原文 —
そうすると,引用発明の「CVD法などにより350nmの第2の多結晶シリコン膜13を形成し,900℃のオキシ塩化リンと窒素と酸素の混合雰囲気中で40分間加熱し,第2の多結晶シリコン膜13中にリンを添加」する工程は,本願発明の「誘電体層上に,第1のインサイチュードープトアモルファスシリコン層よりも厚みの大きい第2のドープトアモルファスシリコン層を堆積させるステップ」と,「第1のシリコン層よりも厚いドーパントがドープされた第2のシリコン層を堆積させる」ステップという点で共通する。

ク ウおよびエ?キより,引用発明によってフラッシュメモリセル区域内にフラッシュメモリセルが,選択ゲート区域に選択ゲートトランジスタが形成されることは明らかであるから,引用発明は,本願発明の「基板のフラッシュメモリセル区域内にフラッシュメモリセルを形成し,選択ゲート区域の基板内に選択ゲートトランジスタを形成するステップ」を当然備えていると認められる。

取り組む課題 —
a) 上にある発明の対比を述べた原文について、次の問いにそれぞれ答えよ。
(i) 引用発明で形成される第2の多結晶シリコン膜13の厚さはいくらか。
(ii) リンを添加する際、何度で何分間加熱するか。
(iii) 引用発明によって選択ゲート区域に形成されるものは何か。
b) 上にある発明の対比を述べた原文のうち、「ク ウおよびエ?キより,引用」を含む語句で始まり「当然備えていると認められる。」で終わる部分を、一字一句違えずに書き写せ。
c) 上にある発明の対比を述べた原文を、最後の文の後から続けて書き進めよ。

提供データ —
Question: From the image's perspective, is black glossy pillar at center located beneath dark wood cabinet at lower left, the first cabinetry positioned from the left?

課題の解答 —
a)
(i) 350nmである。
(ii) 900℃で40分間加熱する。
(iii) 選択ゲートトランジスタが形成される。

b)
ク ウおよびエ?キより,引用発明によってフラッシュメモリセル区域内にフラッシュメモリセルが,選択ゲート区域に選択ゲートトランジスタが形成されることは明らかであるから,引用発明は,本願発明の「基板のフラッシュメモリセル区域内にフラッシュメモリセルを形成し,選択ゲート区域の基板内に選択ゲートトランジスタを形成するステップ」を当然備えていると認められる。

c)
ケ エより,引用発明のメモリトランジスタ19(本願の「フラッシュメモリセル」に相当)は,シリコン酸化膜5(本願の「第2の酸化物層」に相当)を有し,引用発明のセレクトゲートトランジスタ18(本願の「選択ゲートトランジスタ」に相当)は,シリコン酸化膜4及びその後の酸化により形成される酸化膜(本願発明の「第2の酸化物層」に相当すると認められる)を有しているので,引用発明と,本願発明とは「フラッシュメモリセルは,第2の酸化物層,第1のシリコン層,誘電体層,および第2のドープシリコン層を含み,選択ゲートトランジスタは,第1の酸化物層,第2の酸化物層,第1の」「シリコン層,誘電体層,および第2の」「シリコン層を含む」構成を備えている点で共通する。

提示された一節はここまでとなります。